• _Extracted data_
════

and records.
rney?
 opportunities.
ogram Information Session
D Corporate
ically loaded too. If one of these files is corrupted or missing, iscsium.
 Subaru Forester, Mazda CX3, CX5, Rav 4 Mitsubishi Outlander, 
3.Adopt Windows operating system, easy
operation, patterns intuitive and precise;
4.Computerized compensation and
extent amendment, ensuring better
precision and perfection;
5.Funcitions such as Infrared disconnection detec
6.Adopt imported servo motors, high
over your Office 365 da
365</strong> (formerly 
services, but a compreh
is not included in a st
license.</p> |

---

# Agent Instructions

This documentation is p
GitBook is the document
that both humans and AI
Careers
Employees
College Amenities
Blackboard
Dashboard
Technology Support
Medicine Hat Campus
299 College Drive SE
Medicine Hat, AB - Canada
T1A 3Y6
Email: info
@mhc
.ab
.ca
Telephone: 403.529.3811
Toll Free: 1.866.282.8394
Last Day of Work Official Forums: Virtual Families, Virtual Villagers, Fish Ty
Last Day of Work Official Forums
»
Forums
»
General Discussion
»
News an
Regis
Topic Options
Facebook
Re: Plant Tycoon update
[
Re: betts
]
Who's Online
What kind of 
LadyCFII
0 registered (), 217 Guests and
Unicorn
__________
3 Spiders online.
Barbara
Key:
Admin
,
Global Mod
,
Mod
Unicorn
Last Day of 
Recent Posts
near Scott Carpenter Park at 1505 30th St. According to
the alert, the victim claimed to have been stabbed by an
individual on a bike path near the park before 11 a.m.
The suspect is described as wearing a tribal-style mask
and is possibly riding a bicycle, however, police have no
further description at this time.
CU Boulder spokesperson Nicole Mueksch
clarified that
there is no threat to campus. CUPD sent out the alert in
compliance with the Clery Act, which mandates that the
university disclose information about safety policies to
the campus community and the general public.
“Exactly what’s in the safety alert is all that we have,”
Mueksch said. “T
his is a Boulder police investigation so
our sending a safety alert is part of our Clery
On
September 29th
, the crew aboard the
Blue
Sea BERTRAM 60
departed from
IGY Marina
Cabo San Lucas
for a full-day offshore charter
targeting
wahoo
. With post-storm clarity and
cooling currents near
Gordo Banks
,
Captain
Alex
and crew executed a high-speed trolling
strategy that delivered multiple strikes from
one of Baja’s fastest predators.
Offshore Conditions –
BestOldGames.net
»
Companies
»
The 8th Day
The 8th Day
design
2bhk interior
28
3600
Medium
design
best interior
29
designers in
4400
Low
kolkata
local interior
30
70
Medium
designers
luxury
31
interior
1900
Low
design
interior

════

• _Assigned task_
Send back an exact copy of only the lines from the line with "ically loaded too." up to and including the line with "4.Computerized compensation and" in the data above.

• _Result below_
ically loaded too. If one of these files is corrupted or missing, iscsium.
 Subaru Forester, Mazda CX3, CX5, Rav 4 Mitsubishi Outlander, 
3.Adopt Windows operating system, easy
operation, patterns intuitive and precise;
4.Computerized compensation and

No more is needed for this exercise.